I guess today is a double-post kind of day. I just got back from meeting up with my roommate from Lyon, Adrianne, for lunch at Cafe Latte on Grand Ave in St. Paul.
Ryan lived in St. Paul. Grand Ave holds lots of memories for me - many dinner were shared in the fabulous restaurants that line that avenue. I haven't been back since January of 2008. The area just holds so many memories; I haven't returned because I didn't want to re-visit the memories, both good and bad, that were made in that area of St. Paul. I also have a completely irrational fear of running into Ryan and his new girlfriend... Yes, I realize it is ridiculous to give him "custody" of one of the two cities that make up the "Twin Cities," but it's been my coping strategy. We haven't spoken on the phone since March. Our last email exchange was an email I sent after he had cancelled lunch plans via a text message - I couldn't handle anymore last minute cancellations and the use of a text message to do so when he knew I was in a such a sensitive/fragile state was just the last straw. So I sent him an email basically stating that a friendship just wasn't in the cards for us unfortunately. I got what I asked for: aside from an unacknowledged Happy Birthday email I sent, we have had no communication. So even though it seems very irrational to avoid an entire city because of him, it was something I needed to do.
So when Adrianne suggested Cafe Latte for the location of my Birthday lunch, I told myself - you are ready for this. You can go back there.

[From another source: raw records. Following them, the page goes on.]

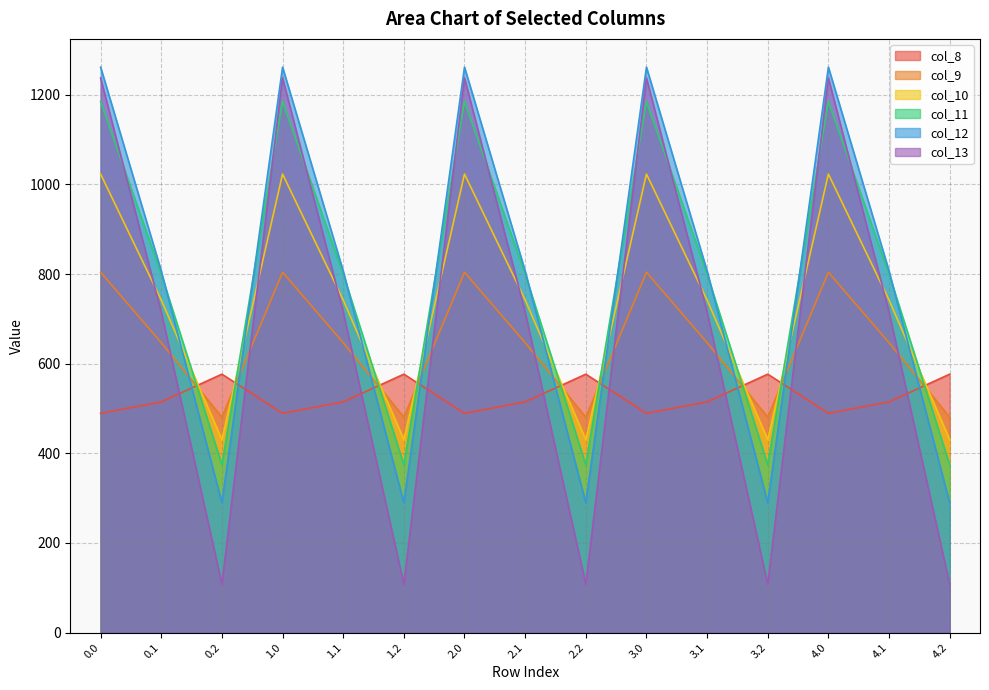

What is the lowest value of the col_9 series?

480.7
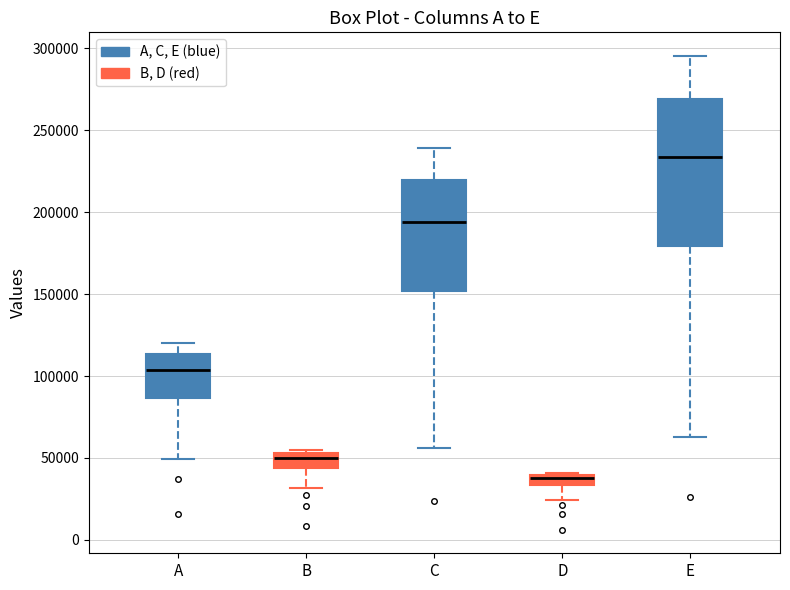

Where is the lower edge of the box for A on the y-axis? The values are not printed on the chart, so give them approximately, as read against the axis.

85000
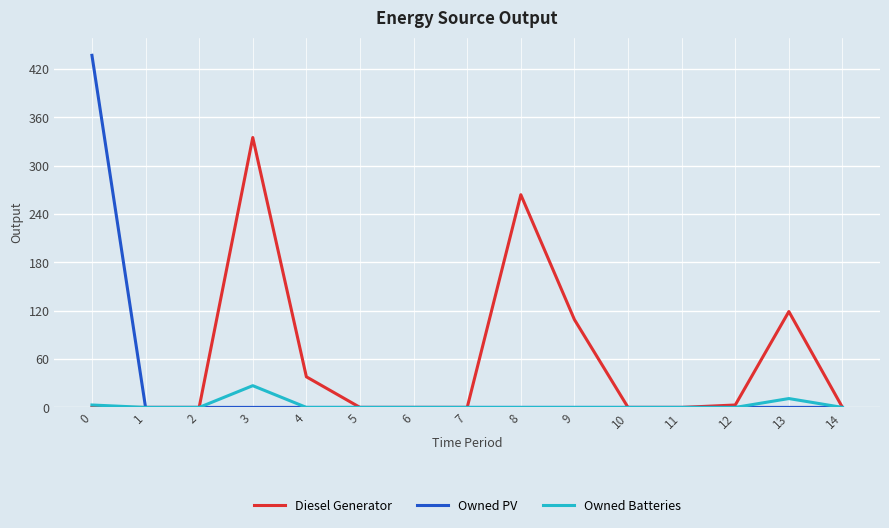

Which series has the largest total across all categories?

Diesel Generator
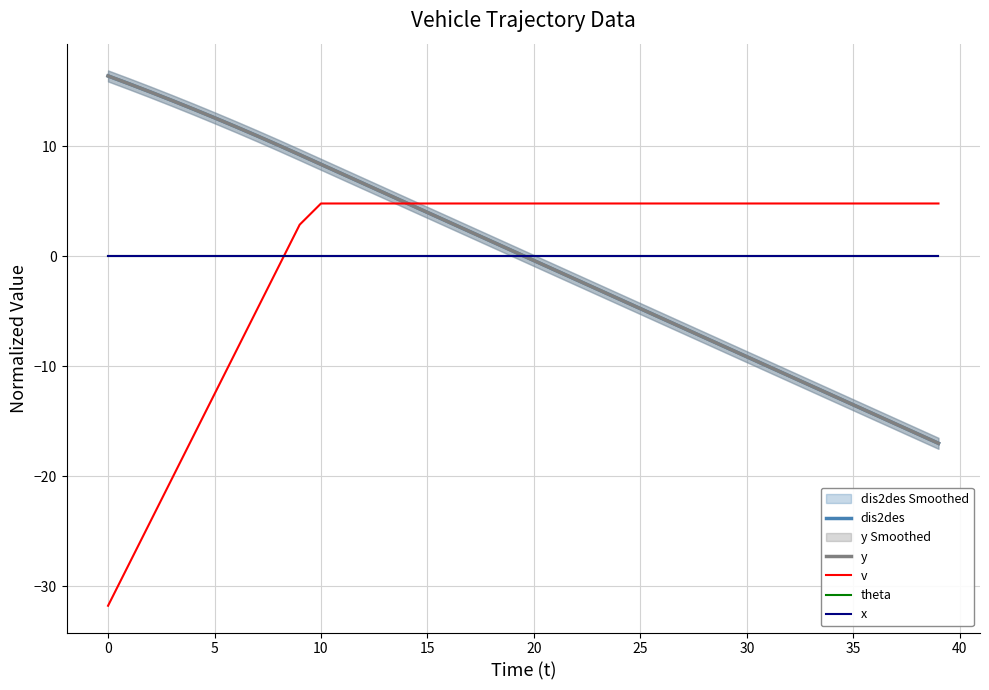

What is the total value across all series at 33?

-18.7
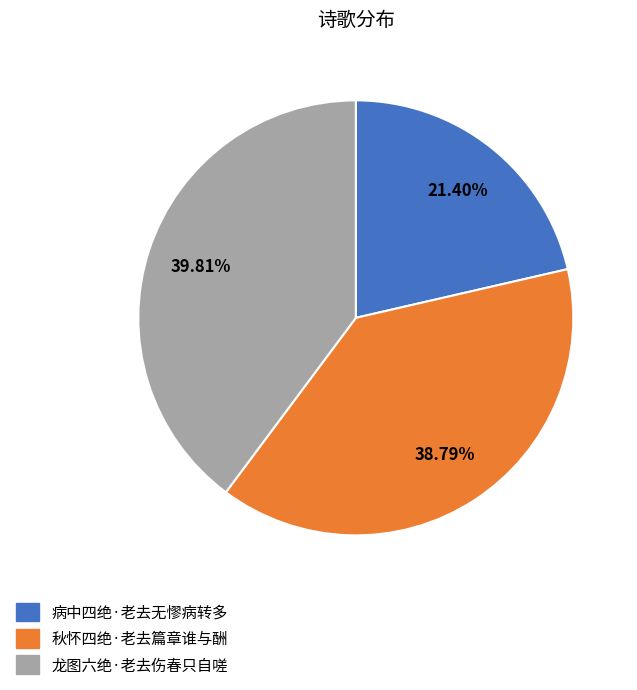

To the nearest percent, what is the average slice percentage?

33%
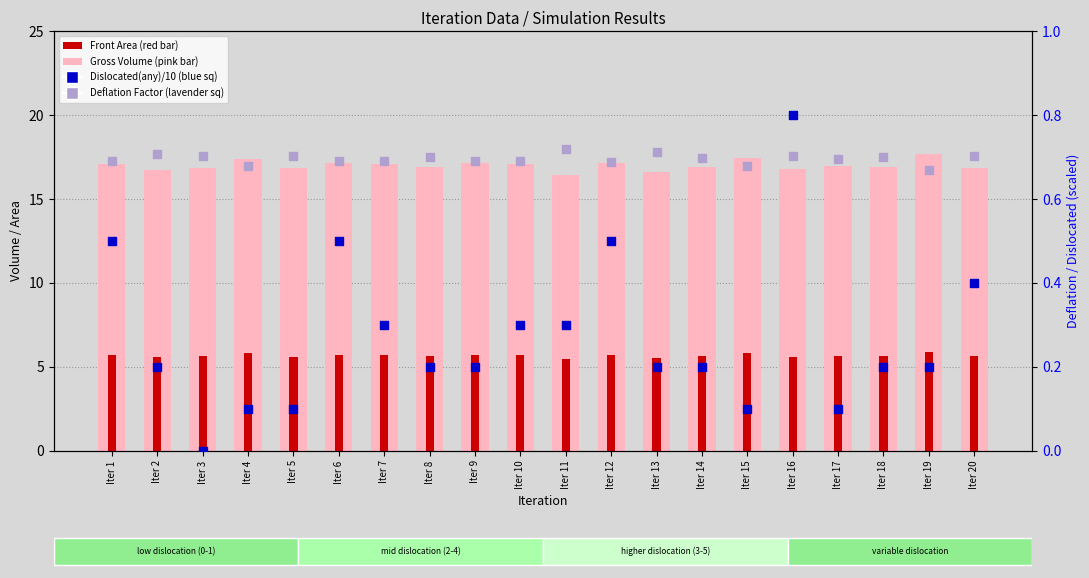

Which series contains the highest Y value?

Gross Volume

This morning when I drove over to St. Paul, I took a different route. I didn't want any sense of familiarity. I wanted this trip over to feel completely different. As I drove down Grand Ave, unsuccessfully searching for a parking spot, I felt the sense of uneasiness in my stomach. I bit the side of my mouth to help stave off the tears that were moments from falling from my eyes - tears from the frustration of not being able to find a parking spot (I can't parallel park very well... it's source of stress) and tears from the thoughts of the last time I was in this area. I was going to be briefly seeing a couple, Nick & Maggie, that Ryan and I spent a lot of time with, a couple that Ryan got "custody" of after the break up since Nick and Ryan are best friends. I just told myself - you can not show up at Bonfire with red eyes or tear-stained cheeks. I didn't want to give Nick a reason to report anything besides seeing me in a happy, calm state. So I physically shook my head in an attempt to wipe away all the thoughts I was thinking.
It worked. I walked into Bonfire with smile on my face. I succeeded in not asking about Ryan even though I was dieing to ask 100 questions, such as: How is he? Who is his new girlfriend? Is she wonderful? Is she similar to me or completely different? Does he know you are seeing me today?
But I didn't ask a single question. His name didn't come up in our brief conversation. I said good-bye and asked him to tell all my old co-workers that I said hi.
It was great seeing Nick & Maggie. I miss Nick. I used to eat lunch with him about 3 times a week - I knew what was going on in his life, I knew all the latest milestones his daughter had achieved. Now he is sort of a stranger to me. We share a past full of memories but will not create any more memories together. Ah, the realities of break-ups.
After saying good-bye, I found Adrianne waiting for me outside of Cafe Latte. She gave me a big hug and told me that it's time to create some new memories on Grand Ave.
And she's completely right. I faced down the ghosts and walked away with a new memory. I'll probably never frequent that area as much as I did while dating Ryan, but now that I've faced down my ghosts, I won't avoid the area as I have for the last 12 months.
And in my book, that is progress.
1 comment:
That is absolutely progress. Those kinds of things only get easier with time.